EXCERPT TO READ ->
☆ ☆ ☆

That is the straight line for "Dangerous to whom?" But that's not your fault.

Statistics on the dangers of abortion are manipulated by everyone with an axe to grind, so it's hard to know who to believe. But I have most often heard that first-trimester abortions are safer than full-term pregnancies by a few percentage points. This of course assumes a situation with the medical resources and prenatal care available to women in wealthy developed countries.

Repeated abortions, such as for primary birth control, can damage a woman's ability to have children when she does want them. The Soviet Union had a epidemic of infertility for this reason; I believe the average Soviet woman had ten or twelve abortions during her lifetime, because she couldn't get any other form of birth control.

In Japan, birth control abortion is also widespread. Japanese culture does not condemn abortion very strongly, although Buddhism frowns on it, and it's legal under many circumstances. Some time ago, I read a WSJ article that alleged that Japanese doctors are used to making money off abortions, and so have openly lobbied against modern birth control. The pill is still not available in Japan despite decades of efforts by birth control activists, and condoms are about the only practical option. Conversely, it took the Japanese government about two seconds to approve Viagra for sale.

☆ ☆ ☆

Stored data
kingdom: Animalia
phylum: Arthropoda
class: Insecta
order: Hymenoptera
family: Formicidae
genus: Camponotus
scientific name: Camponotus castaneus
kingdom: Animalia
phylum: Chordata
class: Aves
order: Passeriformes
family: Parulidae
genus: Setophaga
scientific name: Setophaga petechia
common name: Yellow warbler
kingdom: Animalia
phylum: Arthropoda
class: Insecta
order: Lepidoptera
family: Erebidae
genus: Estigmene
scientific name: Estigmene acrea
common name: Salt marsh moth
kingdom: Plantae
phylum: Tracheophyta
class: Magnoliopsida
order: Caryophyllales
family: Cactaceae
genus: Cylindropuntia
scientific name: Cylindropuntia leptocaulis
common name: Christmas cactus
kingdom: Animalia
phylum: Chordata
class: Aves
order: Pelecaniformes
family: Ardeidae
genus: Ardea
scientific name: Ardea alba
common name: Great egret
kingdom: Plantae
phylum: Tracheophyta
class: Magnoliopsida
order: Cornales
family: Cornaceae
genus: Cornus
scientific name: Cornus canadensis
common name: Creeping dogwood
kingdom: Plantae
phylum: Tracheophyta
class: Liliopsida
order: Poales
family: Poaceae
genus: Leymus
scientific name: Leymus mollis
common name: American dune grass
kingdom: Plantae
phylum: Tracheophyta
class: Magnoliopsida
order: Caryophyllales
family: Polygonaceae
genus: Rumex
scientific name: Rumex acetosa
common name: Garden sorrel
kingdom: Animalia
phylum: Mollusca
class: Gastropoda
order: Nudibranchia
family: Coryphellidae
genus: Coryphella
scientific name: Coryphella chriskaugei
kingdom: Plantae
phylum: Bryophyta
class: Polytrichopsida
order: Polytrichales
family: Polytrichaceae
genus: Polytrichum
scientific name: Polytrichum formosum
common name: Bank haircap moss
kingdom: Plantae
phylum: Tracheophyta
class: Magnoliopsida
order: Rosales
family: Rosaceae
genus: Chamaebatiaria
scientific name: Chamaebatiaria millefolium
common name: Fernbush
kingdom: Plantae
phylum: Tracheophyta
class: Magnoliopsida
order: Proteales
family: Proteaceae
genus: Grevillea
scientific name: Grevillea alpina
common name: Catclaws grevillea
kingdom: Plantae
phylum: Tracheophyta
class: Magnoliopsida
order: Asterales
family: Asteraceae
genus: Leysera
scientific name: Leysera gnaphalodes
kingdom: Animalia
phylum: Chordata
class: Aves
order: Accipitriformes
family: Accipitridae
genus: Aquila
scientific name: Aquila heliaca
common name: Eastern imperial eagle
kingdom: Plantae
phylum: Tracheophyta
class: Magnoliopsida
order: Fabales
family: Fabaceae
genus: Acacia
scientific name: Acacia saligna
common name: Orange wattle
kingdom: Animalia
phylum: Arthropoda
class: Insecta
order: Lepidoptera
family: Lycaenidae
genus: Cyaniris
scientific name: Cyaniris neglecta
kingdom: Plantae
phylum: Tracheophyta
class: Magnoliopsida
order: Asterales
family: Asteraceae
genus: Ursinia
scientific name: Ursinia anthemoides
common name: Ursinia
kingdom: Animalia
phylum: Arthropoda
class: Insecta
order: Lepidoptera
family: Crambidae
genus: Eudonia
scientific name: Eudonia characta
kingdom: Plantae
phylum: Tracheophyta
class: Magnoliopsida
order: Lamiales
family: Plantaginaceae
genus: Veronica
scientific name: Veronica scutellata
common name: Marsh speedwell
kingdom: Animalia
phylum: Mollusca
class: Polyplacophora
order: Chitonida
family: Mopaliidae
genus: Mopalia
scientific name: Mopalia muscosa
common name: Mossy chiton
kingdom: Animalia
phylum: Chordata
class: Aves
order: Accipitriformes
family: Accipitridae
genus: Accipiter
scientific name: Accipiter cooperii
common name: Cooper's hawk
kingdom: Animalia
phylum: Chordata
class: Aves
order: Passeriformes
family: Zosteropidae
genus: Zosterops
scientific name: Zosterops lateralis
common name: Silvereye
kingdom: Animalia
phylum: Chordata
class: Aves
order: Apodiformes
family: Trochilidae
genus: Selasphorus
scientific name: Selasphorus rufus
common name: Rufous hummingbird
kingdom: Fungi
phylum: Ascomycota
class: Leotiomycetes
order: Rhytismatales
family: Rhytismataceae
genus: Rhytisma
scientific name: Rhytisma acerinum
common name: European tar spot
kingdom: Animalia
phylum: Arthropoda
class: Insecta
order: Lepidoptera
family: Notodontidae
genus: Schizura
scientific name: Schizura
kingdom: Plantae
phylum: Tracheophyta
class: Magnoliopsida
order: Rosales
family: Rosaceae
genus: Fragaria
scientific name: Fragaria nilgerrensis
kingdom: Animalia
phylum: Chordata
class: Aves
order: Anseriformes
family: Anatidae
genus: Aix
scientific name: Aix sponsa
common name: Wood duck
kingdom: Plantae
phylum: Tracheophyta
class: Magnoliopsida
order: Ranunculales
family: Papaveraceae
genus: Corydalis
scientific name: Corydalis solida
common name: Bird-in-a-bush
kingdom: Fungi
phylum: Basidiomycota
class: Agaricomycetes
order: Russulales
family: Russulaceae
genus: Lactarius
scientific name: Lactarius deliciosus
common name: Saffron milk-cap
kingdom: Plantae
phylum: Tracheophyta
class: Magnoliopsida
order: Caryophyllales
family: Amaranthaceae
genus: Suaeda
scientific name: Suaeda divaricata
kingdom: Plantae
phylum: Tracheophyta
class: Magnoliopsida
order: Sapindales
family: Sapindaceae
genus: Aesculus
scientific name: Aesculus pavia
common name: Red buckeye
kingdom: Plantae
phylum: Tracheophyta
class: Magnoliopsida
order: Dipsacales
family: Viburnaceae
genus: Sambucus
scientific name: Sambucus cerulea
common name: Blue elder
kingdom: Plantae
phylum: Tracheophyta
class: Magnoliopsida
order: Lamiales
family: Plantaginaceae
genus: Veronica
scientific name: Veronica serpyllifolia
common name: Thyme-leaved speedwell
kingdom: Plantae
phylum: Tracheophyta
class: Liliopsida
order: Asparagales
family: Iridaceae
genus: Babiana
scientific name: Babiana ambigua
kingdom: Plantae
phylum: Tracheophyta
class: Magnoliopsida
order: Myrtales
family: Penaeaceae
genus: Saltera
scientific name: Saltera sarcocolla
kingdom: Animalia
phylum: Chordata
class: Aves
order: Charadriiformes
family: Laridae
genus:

☆ ☆ ☆

TASK -> Write the next few sentences of the passage on abortion and birth control, picking up right after its final sentence.

TASK RESULT ->
Illegal or self-induced abortions are of course very unsafe and used to be a significant cause of death and infertility for American women. Either they bled to death within a few hours or they got massive sepsis from dirty instruments or the proverbial coat hanger.

Edited to add: The San Jose Mercury has a story today about an 18-year-old local woman who died a week after being given an abortion pill at a clinic. The abortion was incomplete, and she got a fatal infection. Apparently she was so set on keeping this a secret from her family, even after she became ill, that when her boyfriend took her to the emergency room she didn't even tell the doctor that she had had an abortion; she was given painkillers and sent home.

MM

(edited by Madame Manga on 2.11.03 1740)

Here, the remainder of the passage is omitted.